Something about the song “U.S. Blues” has always seemed truly bizarre.
The Grateful Dead came out of the 1960s counterculture. While they were playing their songs and growing into a legend, the youth in this country were demonstrating, rioting, and trying in a thousand ways to say “Fuck You” to the Establishment (remember?): burning draft cards, burning the flag, flying the Viet Cong flag, whatever. There were radicals like the SDS, the Weathermen (name taken from “Subterranean Homesick Blues”) planting bombs and really trying to overthrow the whole system. Jerry Rubin went to be grilled by the HUAC wearing a uniform from the Revolutionary War. Just to flip off the system! They attacked or mocked symbols of American patriotism wherever they could, because they were seen as symbols of imperialism and a very bad war in Vietnam.

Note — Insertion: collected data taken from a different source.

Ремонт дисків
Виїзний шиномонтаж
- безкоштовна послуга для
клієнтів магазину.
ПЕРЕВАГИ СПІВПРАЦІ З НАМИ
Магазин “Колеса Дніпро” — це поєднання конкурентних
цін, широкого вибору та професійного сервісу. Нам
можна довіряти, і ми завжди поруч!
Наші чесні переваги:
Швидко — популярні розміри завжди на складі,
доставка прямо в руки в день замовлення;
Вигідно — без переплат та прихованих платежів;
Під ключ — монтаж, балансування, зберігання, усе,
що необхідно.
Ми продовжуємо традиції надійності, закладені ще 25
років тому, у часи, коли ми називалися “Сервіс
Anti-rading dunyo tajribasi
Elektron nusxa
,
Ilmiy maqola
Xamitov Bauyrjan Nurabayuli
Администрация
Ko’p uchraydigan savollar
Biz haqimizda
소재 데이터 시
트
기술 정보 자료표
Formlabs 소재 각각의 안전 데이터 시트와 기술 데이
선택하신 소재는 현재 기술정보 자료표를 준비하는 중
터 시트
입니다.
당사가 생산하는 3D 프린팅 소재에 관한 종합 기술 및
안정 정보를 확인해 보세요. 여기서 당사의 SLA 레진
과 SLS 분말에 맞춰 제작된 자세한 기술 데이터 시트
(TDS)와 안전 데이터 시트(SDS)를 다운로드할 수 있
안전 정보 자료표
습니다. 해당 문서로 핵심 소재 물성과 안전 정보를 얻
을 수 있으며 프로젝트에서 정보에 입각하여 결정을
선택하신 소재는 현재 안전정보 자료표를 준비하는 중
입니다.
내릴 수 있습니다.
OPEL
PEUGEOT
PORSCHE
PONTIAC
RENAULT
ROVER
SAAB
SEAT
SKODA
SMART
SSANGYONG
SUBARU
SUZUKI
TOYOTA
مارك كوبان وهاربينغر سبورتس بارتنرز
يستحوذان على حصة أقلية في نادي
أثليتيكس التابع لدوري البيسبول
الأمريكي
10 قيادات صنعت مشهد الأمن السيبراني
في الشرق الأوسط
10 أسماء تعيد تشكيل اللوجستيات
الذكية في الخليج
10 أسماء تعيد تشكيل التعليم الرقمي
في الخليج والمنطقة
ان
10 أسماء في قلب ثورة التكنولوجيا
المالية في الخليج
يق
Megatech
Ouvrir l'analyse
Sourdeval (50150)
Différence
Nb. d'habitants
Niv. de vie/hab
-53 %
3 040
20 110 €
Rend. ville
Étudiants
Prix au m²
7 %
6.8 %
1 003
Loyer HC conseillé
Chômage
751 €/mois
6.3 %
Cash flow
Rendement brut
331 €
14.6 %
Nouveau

Some thought of rock music combined with political revolution as a natural team-up. Bob Dylan sang of “music in the cafes at night and revolution in the air.” Todd Rundgren sang about “revolution on the TV” and asked the musical question “Are you only just a rock-‘n’-roll pussy?” There was a lot of pressure in the “Movement” to be ideologically pure and totally committed to overthrowing the government, and not just be playing around.
But not everybody in the so-called counterculture was so passionate about politics or the war, or so radical about destroying the United States. A lot of the hippies were just about getting high, taking trips, innovating music and art, or just plain partying and getting stoned. The Grateful Dead definitely appealed more to the latter type. Hunter’s lyrics in “Ripple” expressed the typical cynicism with “leaders”: You who choose to lead must follow, and if you fall, you fall alone. . . .
Then they came out with “U. S. Blues.” They took traditional symbols of American patriotism and — forget about political theory — just had fun with them.
Red and white, blue suede shoes, I’m Uncle Sam, how do you do?
Gimme five, I’m still alive, ain’t no luck, I learned to duck.
Check my pulse, it don’t change. Stay seventy-two come shine or rain.
Wave the flag, pop the bag, rock the boat, skin the goat.
In the Grateful Dead Movie, the psychedelic animation that accompanied this song featured the trademark Grateful Dead skeleton. But he was dressed in the Uncle Sam uniform. Here was the old-fashioned symbol of the government and the nation reimagined as a party animal. “Blue Suede Shoes.” That’s all you need to say and everyone from the rock ‘n’ roll generation understands the significance immediately without needing any explanation. Kevin Ayers also used this trope in “Stranger in Blue Suede Shoes”, one of the best marijuana songs ever.
Wave that flag, wave it wide and high.
Summertime done, come and gone, my, oh, my.
Only a few years before, antiwar demonstrators had been burning the flag. Now here come the Dead, waving it “wide and high”! The animation in the movie shows the skeleton “Uncle Sam” riding down the road in an open car flying a huge American flag. What’s going on here? Have they turned into right-wing jingo patriots all of a sudden? Planning to kill the Commies? No way, nothing like that. Waving the flag is just a fun thing, a cool thing to do because it’s fun and we’re gettin down and partyin, man, because that’s what summertime is all about.
The Grateful Dead in this song are so far beyond all the divisive political issues that had just torn up this country that they can ignore them as if nothing had happened. Uncle Sam and the flag are cool because, hey, rock ‘n’ roll & partyin & summertime are what America’s all about. The Beach Boys sang “Endless Summer.” Alice Cooper sang “School’s out for the summer! School’s out forever!” What else is there?
The next closest thing to this I can think of is Austin Powers in his mod Union Jack car. Cool Britannia.
The Dead are not even trying to mock or flip off the system by having fun with patriotic symbols. There really is no political subtext to this song at all. They’re just about having fun, period. “Postmodern” is what they call the pastiche of bits of old ideologies rearranged in a subversive way. But this song doesn’t even have anything to do with that. Uncle Sam has been reborn as a rock-‘n’-roller. He parties with old-time showbiz characters. It is totally innocent of politics…
I’m Uncle Sam, that’s who I am; Been hidin’ out in a rock and roll band.
Shake the hand that shook the hand of P.T. Barnum and Charlie Chan.
Shine your shoes, light your fuse. Can you use them ol’ U.S. Blues?
I’ll drink your health, share your wealth, run your life, steal your wife.
…Or is it?
“Share your wealth, run your life?” Oh what the heck . . . maybe that’s just to make a silly rhyme.
*Wave that flag, wave it wide and high.
Summertime done, come and gone, my, oh, my.
Back to back chicken shack. Son of a gun, better change your act.
We’re all confused, what’s to lose?*
You can say that again.
Wave that flag, wave it wide and high.
Summertime done, come and gone, my, oh, my.